Artist: Ilya Bolotowsky (American, 1907-1981)
Date: 1936-1937
Dimensions:
Frame: 32 1/2 × 42 1/4 × 2 1/4 in. (82.6 × 107.3 × 5.7 cm)
Canvas: 30 × 40 in. (76.2 × 101.6 cm)
Medium: Oil on canvas
Classification: Paintings
Credit Line: Gift of the Woodward Foundation, by exchange
Object number: 2005.102
Label Text:Having fled Russia as a teenager following World War I and the Russian Revolution, Ilya Bolotowsky described his artistic practice as encompassing a search for, “an ideal harmony and order… a free order, not militaristic, not symmetrical, not-goosestepping, not academic.” In his early practice, Bolotowsky attempted to combine the two major spheres of early 20th-century abstraction: geometric and biomorphic (abstract shapes based on organic forms in nature). When he created Untitled, he had been profoundly influenced by Piet Mondrian’s emphasis on the purity of form and color. Bolotowsky’s well-balanced composition illustrates his claim that “Abstract art…searches for new ways to achieve harmony and equilibrium.”
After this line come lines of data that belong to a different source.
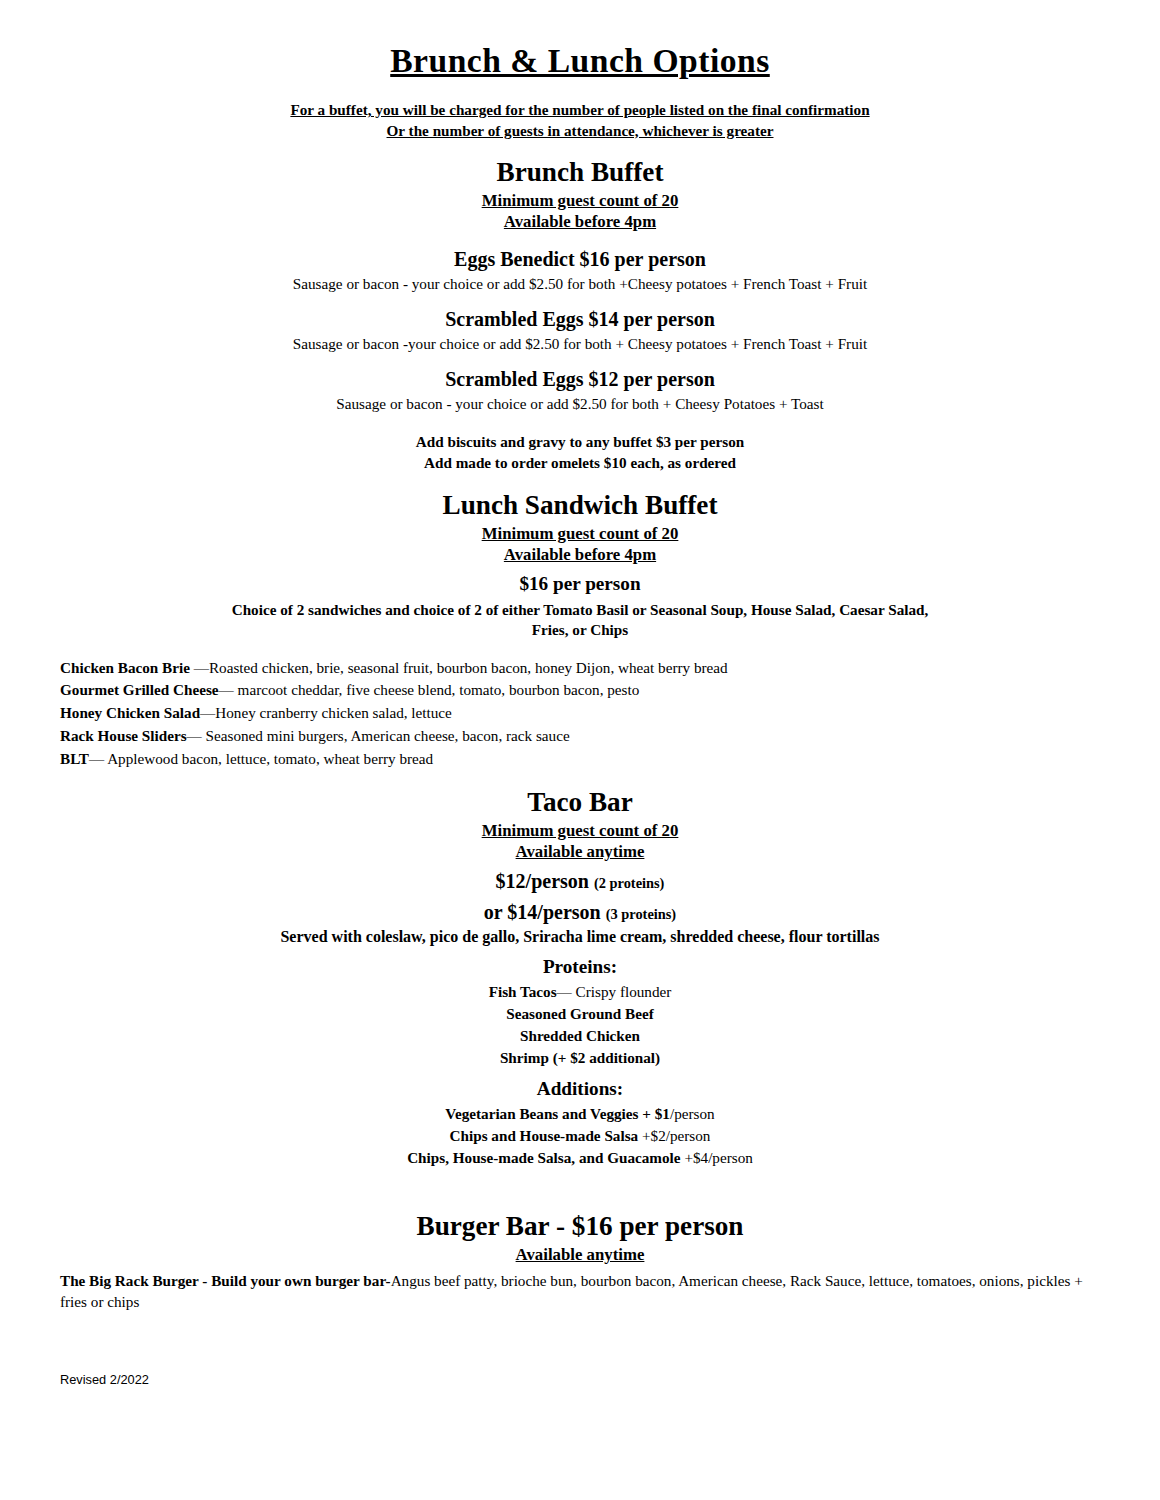Brunch & Lunch Options
For a buffet, you will be charged for the number of people listed on the final confirmation
Or the number of guests in attendance, whichever is greater
Brunch Buffet
Minimum guest count of 20
Available before 4pm
Eggs Benedict $16 per person
Sausage or bacon - your choice or add $2.50 for both +Cheesy potatoes + French Toast + Fruit
Scrambled Eggs $14 per person
Sausage or bacon -your choice or add $2.50 for both + Cheesy potatoes + French Toast + Fruit
Scrambled Eggs $12 per person
Sausage or bacon - your choice or add $2.50 for both + Cheesy Potatoes + Toast
Add biscuits and gravy to any buffet $3 per person
Add made to order omelets $10 each, as ordered
Lunch Sandwich Buffet
Minimum guest count of 20
Available before 4pm
$16 per person
Choice of 2 sandwiches and choice of 2 of either Tomato Basil or Seasonal Soup, House Salad, Caesar Salad,
Fries, or Chips
Chicken Bacon Brie —Roasted chicken, brie, seasonal fruit, bourbon bacon, honey Dijon, wheat berry bread
Gourmet Grilled Cheese— marcoot cheddar, five cheese blend, tomato, bourbon bacon, pesto
Honey Chicken Salad—Honey cranberry chicken salad, lettuce
Rack House Sliders— Seasoned mini burgers, American cheese, bacon, rack sauce
BLT— Applewood bacon, lettuce, tomato, wheat berry bread
Taco Bar
Minimum guest count of 20
Available anytime
$12/person (2 proteins)
or $14/person (3 proteins)
Served with coleslaw, pico de gallo, Sriracha lime cream, shredded cheese, flour tortillas
Proteins:
Fish Tacos— Crispy flounder
Seasoned Ground Beef
Shredded Chicken
Shrimp (+ $2 additional)
Additions:
Vegetarian Beans and Veggies + $1/person
Chips and House-made Salsa +$2/person
Chips, House-made Salsa, and Guacamole +$4/person
Burger Bar - $16 per person
Available anytime
The Big Rack Burger - Build your own burger bar-Angus beef patty, brioche bun, bourbon bacon, American cheese, Rack Sauce, lettuce, tomatoes, onions, pickles + fries or chips
Revised 2/2022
Bolotowsky was a founder of the American Abstract Artists (AAA) in 1936, along with Gertrude Greene and Esphyr Slobodkina (his wife at the time), both also represented in this gallery. Figurative painting by artists like Edward Hopper dominated the American art scene during the period. Abstraction was considered too connected to European traditions, too inaccessible, and not socially relevant or “American enough.” Even with determined opposition, Bolotowsky and many members of AAA committed themselves to experimenting with abstraction for most of their artistic careers.